SIR – I was charged £6.60 in Tremadog in Wales. I still haven’t got over it, and my wife is fed up with me regaling all and sundry about how outraged I was.

Kev Croot
Colchester, Essex

SIR – I recently purchased a pint of bitter in St David’s for £7.20.

Richard Leeson
Surbiton, Surrey

SIR – Passing through Hull this week I met up with an old friend and we had a pint of Ruddles Best Bitter in the Admiral of the Humber close to the railway station. It was at the amazingly low price of £1.49 a pint.

Bill Mason
Eccleston, Lancashire

Scottish Nationalist lesson from the Protocol

SIR – Nicola Sturgeon, the first minister of Scotland, has asked for a ruling from the Supreme Court on whether her Referendum Bill is within Holyrood’s powers, despite constitutional affairs being reserved to Westminster.

It is curious that the Scottish Nationalists have not made more of the enactment of the Northern Ireland Protocol.

The British Government was forced to argue in the Belfast High Court last year that, following the Withdrawal Agreement Act, Article 6 of the Act of Union 1800 no longer applied. This represented a fundamental constitutional change for Northern Ireland, which was never asked for consent, nor was it explicitly voted on in Parliament, yet the judge decided in favour of the Government.

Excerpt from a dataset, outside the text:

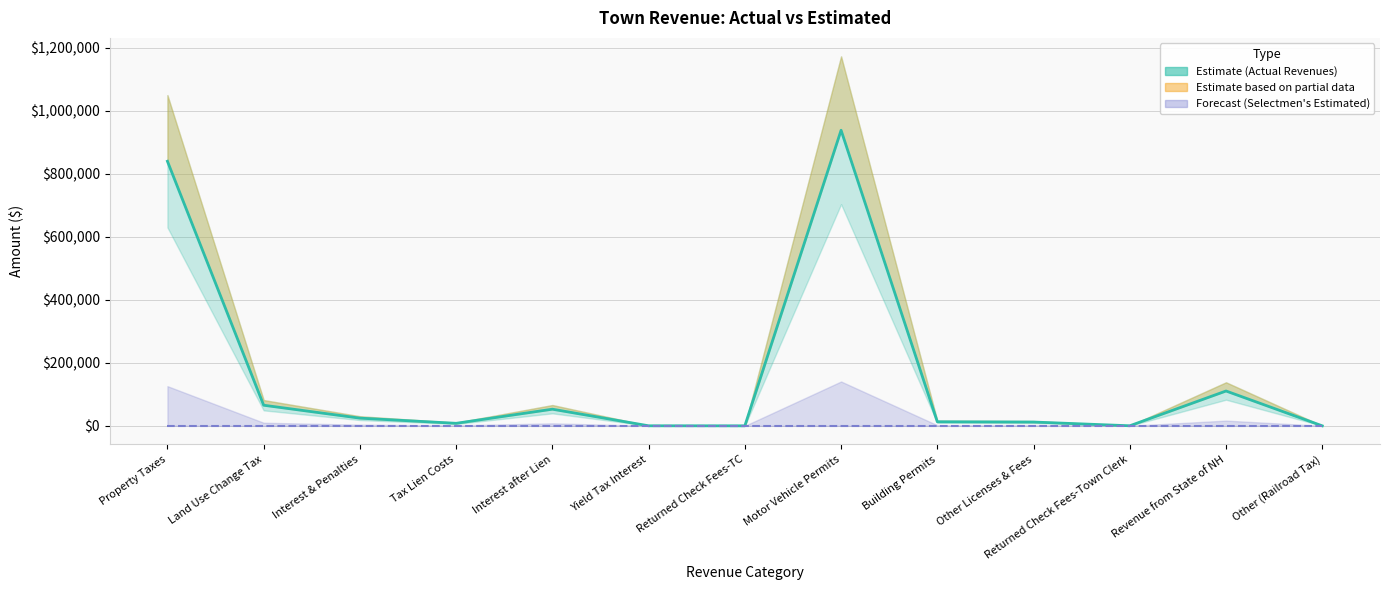

At which category is the sum across all series the highest?

Motor Vehicle Permits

An appeal saw the matter referred to the Supreme Court, which will consider it on November 30. It is conceivable that the Supreme Court could rule the Northern Ireland Protocol to be unlawful.

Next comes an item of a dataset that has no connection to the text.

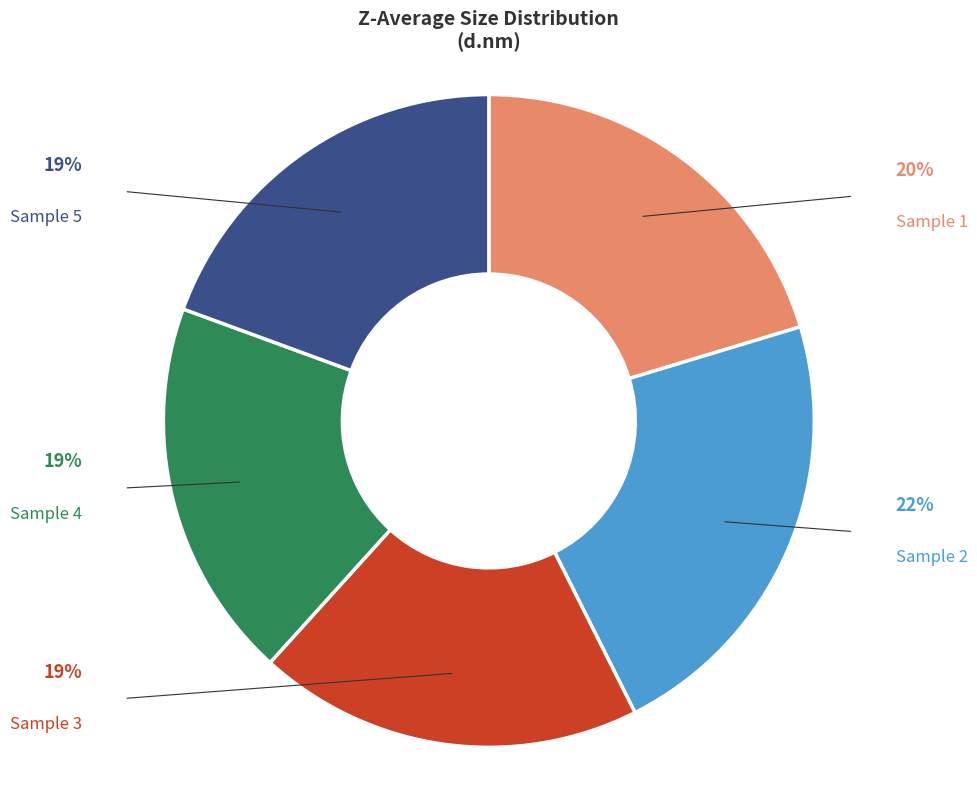

To the nearest percent, what is the average slice percentage?

20%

Scottish Nationalists should have been doing a jig at the ruling in Belfast’s court last year, but then perhaps they would have had to look closely at the damage the Protocol has done to Northern Ireland, not just in trade terms, and think hard about the real consequences of Scottish independence.

Anne Cattermull
London SW17

SIR – Boris Johnson should call Nicola Sturgeon’s bluff and let the whole United Kingdom vote on Scottish independence. Independence will save the cost of supporting Scotland, and the loss of Scottish MPs will probably ensure that Labour never wins again.

As a bonus, Mr Johnson will probably remain Prime Minister.